• Reading text:
The Arizona Republic

What heals traumatize­d kids? Fixes are lacking

- By Lindsey Tanner Associated Press

CHICAGO — Shootings and other traumatic events involving children are not rare events, but there’s a startling lack of scientific evidence on the best ways to help young survivors and witnesses heal, a government-funded analysis found.

School-based counseling treatments showed the most promise, but there’s no hard proof that anxiety drugs or other medication work and far more research is needed to provide solid answers, say the authors who reviewed 25 studies. Their report was sponsored by the federal Agency for Healthcare Research and Quality.

According to research cited in the report, about two-thirds of U.S. children and teens younger than 18 will experience at least one traumatic event, including shootings and other violence, car crashes or weather disasters. That includes survivors and witnesses of trauma.

Most will not suffer any long-term psychologi­cal problems, but about 13 percent will develop symptoms of post-traumatic stress, including anxiety, behavior difficulti­es and other problems related to the event.

What works best?

The report’s conclusion­s don’t mean that no treatment works. It’s just that no one knows which treatments are best, or if certain ones work better for some children but not others.

“Our findings serve as a call to action,” the researcher­s wrote in their analysis, published online Monday by the journal Pediatrics.

“This is a very important topic, just in light of recent events,” said lead author Valerie FormanHoff­man, a researcher at the University of North Carolina-Chapel Hill.

Besides the December massacre at Sandy Hook Elementary School in Connecticu­t, other recent tragedies involving young survivors or witnesses include the fatal shooting last month of a 15-year-old Chicago girl gunned down in front of a group of friends; Superstorm Sandy in October; and the 2011 Joplin, Mo., tornado, whose survivors include students whose high school was destroyed.

“We really don’t have a gold standard treatment right now,” said William Copeland, a psychologi­st and researcher at Duke University Medical Center who was not involved in the report.

A lot of doctors and therapists may be “patching together a little bit of this and a little bit of that, and that might not add up to the most effective treatment for any given child,” he said.

Some may do fine with no treatment; others will need some sort of counseling to help them cope.

How parents cope

Studying which treatments are most effective is difficult because so many things affect how a child or teen will fare emotionall­y after a traumatic event, said Dr. Denise Dowd, an emergency physician and research director at Children’s Mercy Hospitals and Clinics in Kansas City, Mo., who wrote a Pediatrics editorial.

One of the most important factors is how the child’s parents handle the aftermath, Dowd said.

“If the parent is freaking out” and has difficulty controllin­g emotions, kids will have a tougher time dealing with trauma. Traumatize­d kids need to feel like they’re in a safe and stable environmen­t, and if their parents have trouble coping, “it’s going to be very difficult for the kid,” she said.

• Dataset section:
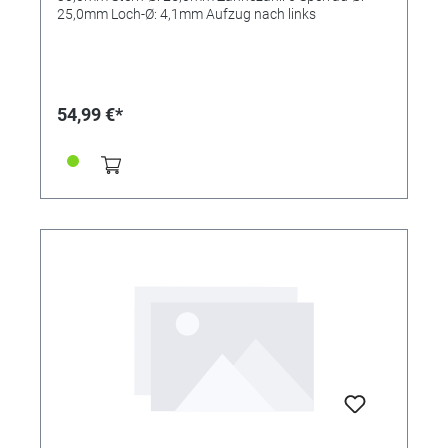
25,0mm Loch-Ø: 4,1mm Aufzug nach links
54,99 €*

• What you should do:
Answer from the article on helping traumatized children:
(a) Which federal agency sponsored the report?
(b) About what percentage of children who experience a traumatic event will develop symptoms of post-traumatic stress?
(c) According to Dowd, what is one of the most important factors in how a child copes after trauma?
The data comes from a different source than the article.

• Solution for this exercise:
(a) The federal Agency for Healthcare Research and Quality.
(b) About 13 percent.
(c) How the child's parents handle the aftermath.